Asterion, a Madrid infrastructure investor, has bought an 80% stake in National Broadband Ireland (NBI) from Oak Hill Advisors, Twin Point Capital and some minority shareholders.
Winnie Wutte (pictured), a founding partner at Asterion Industrial Partners, said NBI is “one of the most ambitious fibre rollouts in the world, providing access to rural, long term and futureproofed connectivity in Ireland”.
She helped set up Asterion in 2018, after 10 years at the European arm of US investment company Kohlberg Kravis Robert (KKR). Asterion last year acquired Italian telco Retelit and last month invested in a rural fibre company in Spain.
David McCourt, chairman of NBI and chairman and CEO of the major remaining investor, Granahan McCourt Capital, told Capacity this morning: “We wanted long-term investors that were committed to Ireland, and people who understand telecom. We deserve a long-term shareholder who is committed to Ireland.”
Now, he said, he wants to offer the NBI expertise to other fibre projects across Europe. “We want to figure out how to productise the things we do – an open access wholesale network.”
He also wants to build a broadband centre of excellence in Ireland, details of which will emerge soon.
NBI provides wholesale services to three of the main operators in Ireland, Comcast’s Sky, Liberty Global’s Virgin Media, and Vodafone. “But there are 52 phone companies on our network,” McCourt told Capacity.
Wutte agrees with the company’s centre of excellence plan: “We are … committed to the opportunity of creating a centre of excellence in Ireland in partnership with Granahan McCourt to open up tremendous long-term opportunities in the Irish market and further cement its leadership position in the provision of a gigabit society.”
McCourt told Capacity that NBI is now building at the rate of 8,000-10,000 homes passed per month. The company has a 25-year mandate from the Irish government to build wholesale broadband infrastructure 559,000 premises in rural areas, and over 1.1 million people. The mandate includes any new homes built in the area over the next 25 years.
Construction is running behind schedule, largely because of the Covid pandemic, “which meant we weren’t allowed to bring in the main contractors from the UK, we couldn’t put two people into a van at once, and we couldn’t put them in an Airbnb”.
Nevertheless, NBI has 199,303 premises under construction or constructed, of which 63,662 are now passed by the fibre.
McCourt said: “At NBI, we’re incredibly proud to be bringing world-leading broadband infrastructure to over 1.1 million citizens across rural Ireland, and in doing so, help Ireland be years ahead of the EU’s target of a gigabit society by 2030.”
McCourt has been a serial telecoms entrepreneur since 1982, when he created McCourt Cable Systems, which became the largest privately-owned designer and builder of cable systems in the US.

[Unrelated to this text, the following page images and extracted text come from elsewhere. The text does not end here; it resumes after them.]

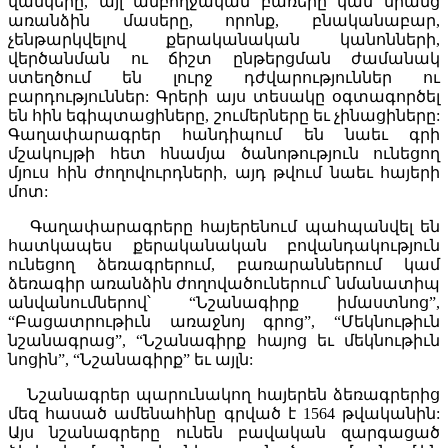
վանկերը, այլ ամբողջական բառերը կամ նրանց
առանձին մասերը, որոնք, բնականաբար,
չենթարկվելով քերականական կանոնների,
վերծանման ու ճիշտ ընթերցման ժամանակ
ստեղծում են լուրջ դժվարություններ ու
բարդություններ: Գրերի այս տեսակը օգտագործել
են հին եգիպտացիները, շումերները եւ չինացիները:
Գաղափարագրեր հանդիպում են նաեւ գրի
մշակույթի հետ հնամյա ծանոթություն ունեցող
մյուս հին ժողովուրդների, այդ թվում նաեւ հայերի
մոտ:
Գաղափարագրերը հայերենում պահպանվել են
հատկապես քերականական բովանդակություն
ունեցող ձեռագրերում, բառարաններում կամ
ձեռագիր առանձին ժողովածուներում՝ նմանատիպ
անվանումներով՝ “Նշանագիրք իմաստնոց”,
“Բացատրութիւն առաջնոյ գրոց”, “Մեկնութիւն
նշանագրաց”, “Նշանագիրք հայոց եւ մեկնութիւն
նոցին”, “Նշանագիրք” եւ այլն:
Նշանագրեր պարունակող հայերեն ձեռագրերից
մեզ հասած ամենահինը գրված է 1564 թվականին:
Այս նշանագրերը ունեն բավական զարգացած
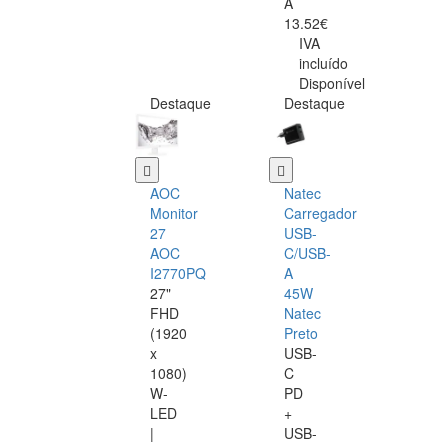
A
13.52€
IVA
incluído
Disponível
Destaque
Destaque
AOC
Natec
Monitor
Carregador
27
USB-
AOC
C/USB-
I2770PQ
A
27"
45W
FHD
Natec
(1920
Preto
x
USB-
1080)
C
W-
PD
LED
+
|
USB-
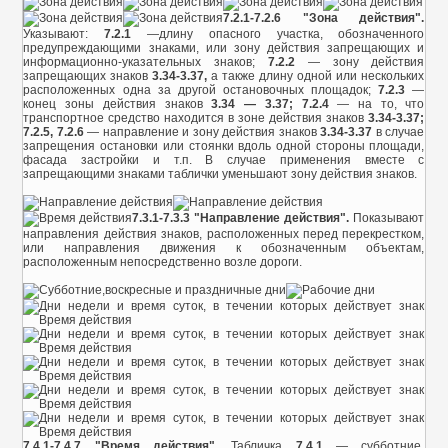
7.2.1-7.2.6 "Зона действия".
Указывают:
7.2.1
—длину опасного участка, обозначенного
предупреждающими знаками, или зону действия запрещающих и
информационно-указательных знаков;
7.2.2
— зону действия
запрещающих знаков
3.34-3.37,
а также длину одной или нескольких
расположенных одна за другой остановочных площадок;
7.2.3
—
конец зоны действия знаков
3.34 — 3.37; 7.2.4
— на то, что
транспортное средство находится в зоне действия знаков
3.34-3.37;
7.2.5, 7.2.6
— направление и зону действия знаков
3.34-3.37
в случае
запрещения остановки или стоянки вдоль одной стороны площади,
фасада застройки и т.п. В случае применения вместе с
запрещающими знаками таблички уменьшают зону действия знаков.
7.3.1-7.3.3 "Направление действия".
Показывают
направления действия знаков, расположенных перед перекрестком,
или направления движения к обозначенным объектам,
расположенным непосредственно возле дороги.
7.4.1-7.4.7 "Время действия".
Табличка
7.4.1
— субботние,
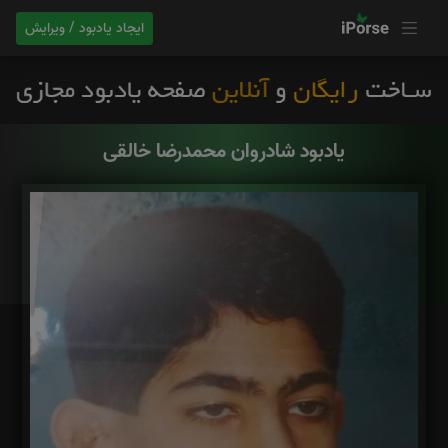
ایجاد یادبود / ویرایش
یادبود شادروان محمدرضا خالقی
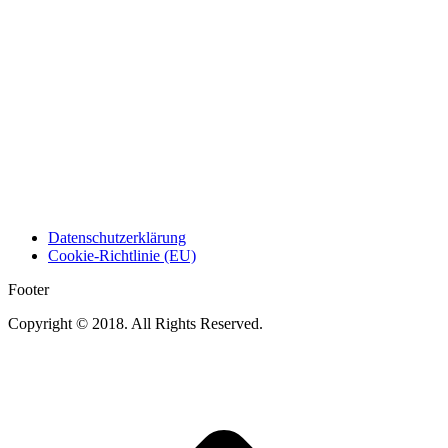
Datenschutzerklärung
Cookie-Richtlinie (EU)
Footer
Copyright © 2018. All Rights Reserved.
t
T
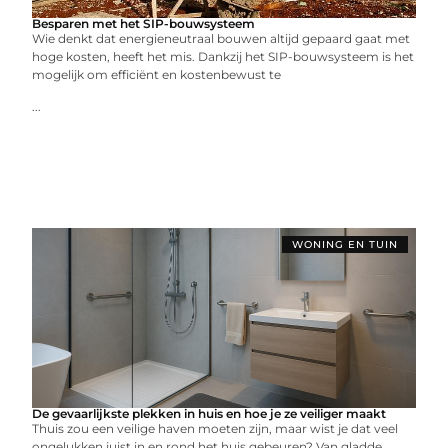
Besparen met het SIP-bouwsysteem
Wie denkt dat energieneutraal bouwen altijd gepaard gaat met
hoge kosten, heeft het mis. Dankzij het SIP-bouwsysteem is het
mogelijk om efficiënt en kostenbewust te
...
WONING EN TUIN
De gevaarlijkste plekken in huis en hoe je ze veiliger maakt
Thuis zou een veilige haven moeten zijn, maar wist je dat veel
ongelukken juist in en rond het huis gebeuren? Van gladde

Since then he’s headed businesses that have invested in TV stations and built or run phone networks and cable TV networks on both sides of the Atlantic.
His big move into Ireland came in 2013 when his investment firm acquired Enet, which manages the nationwide metropolitan area networks (MANs) on behalf of the Irish government, as well as a majority shareholding in Dublin-based AirSpeed Telecom, an enterprise communications provider in Ireland.
McCourt’s Granahan McCourt Capital will continue to own 6% of NBI. Tetrad, another existing shareholder, will keep its 13%, with NBI management owning the 1% balance.
The existing management team, led by CEO Peter Hendrick, will remain.